INFORMATION Block Start

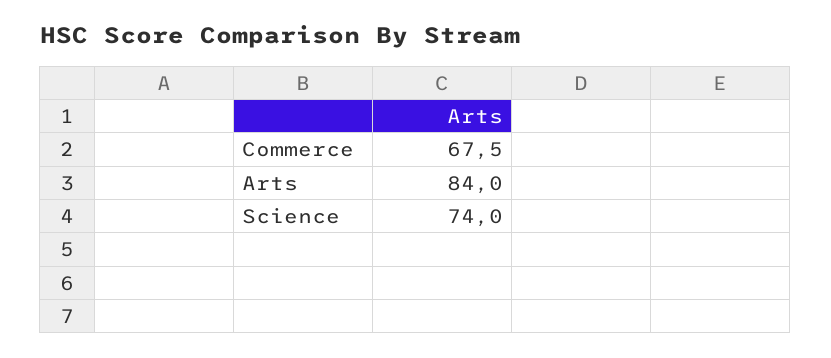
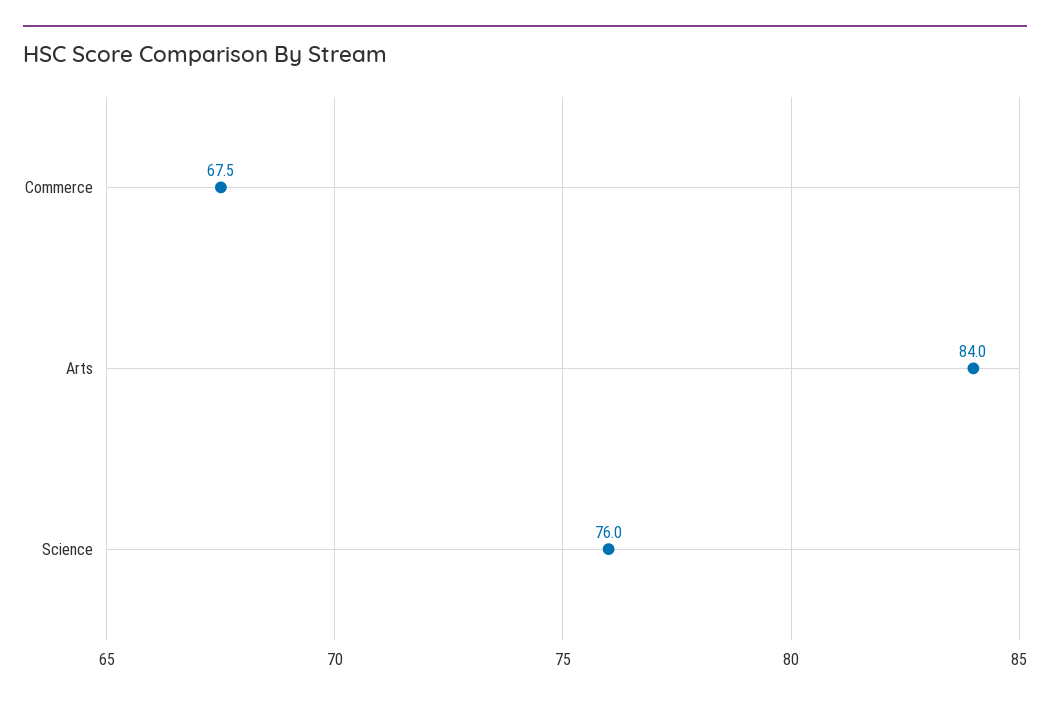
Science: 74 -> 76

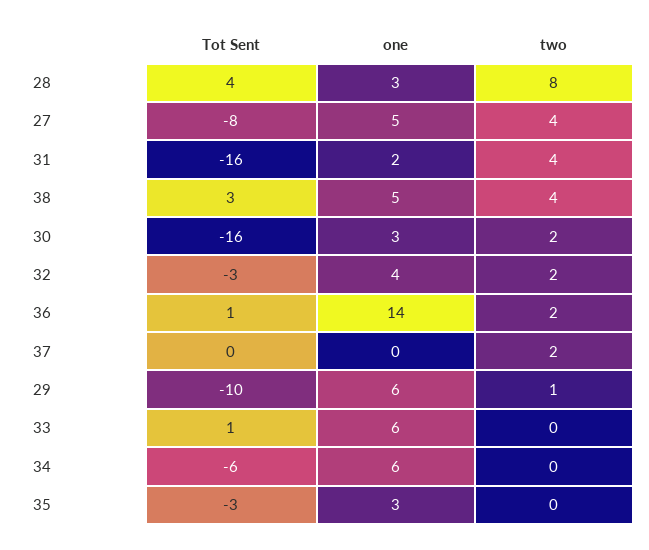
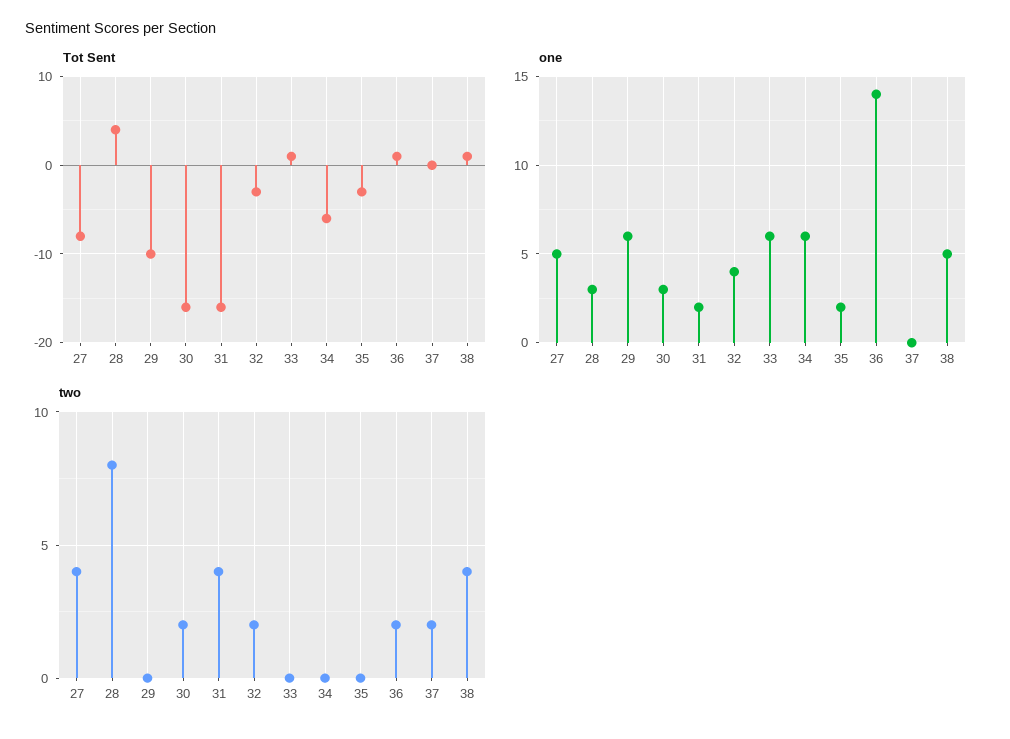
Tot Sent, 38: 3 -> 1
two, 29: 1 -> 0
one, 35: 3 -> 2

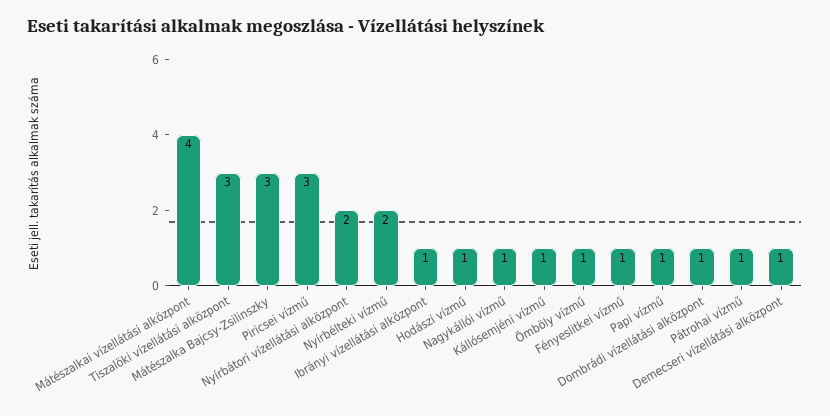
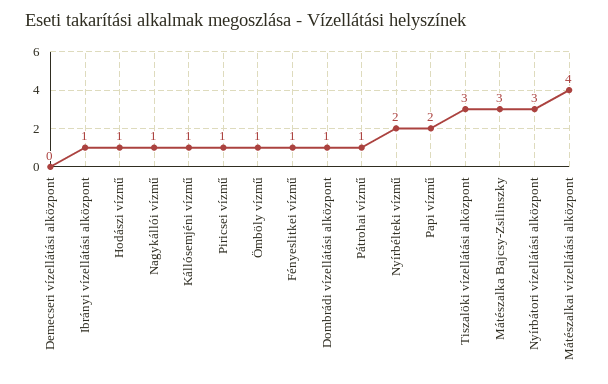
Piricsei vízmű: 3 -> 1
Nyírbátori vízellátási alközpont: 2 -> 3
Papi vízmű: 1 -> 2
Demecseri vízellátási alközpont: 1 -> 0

INFORMATION Block End

### WORK TO COMPLETE
Everything above should be given again exactly, apart from the pictures.

### EXERCISE OUTPUT
Science: 74 -> 76

Tot Sent, 38: 3 -> 1
two, 29: 1 -> 0
one, 35: 3 -> 2

Piricsei vízmű: 3 -> 1
Nyírbátori vízellátási alközpont: 2 -> 3
Papi vízmű: 1 -> 2
Demecseri vízellátási alközpont: 1 -> 0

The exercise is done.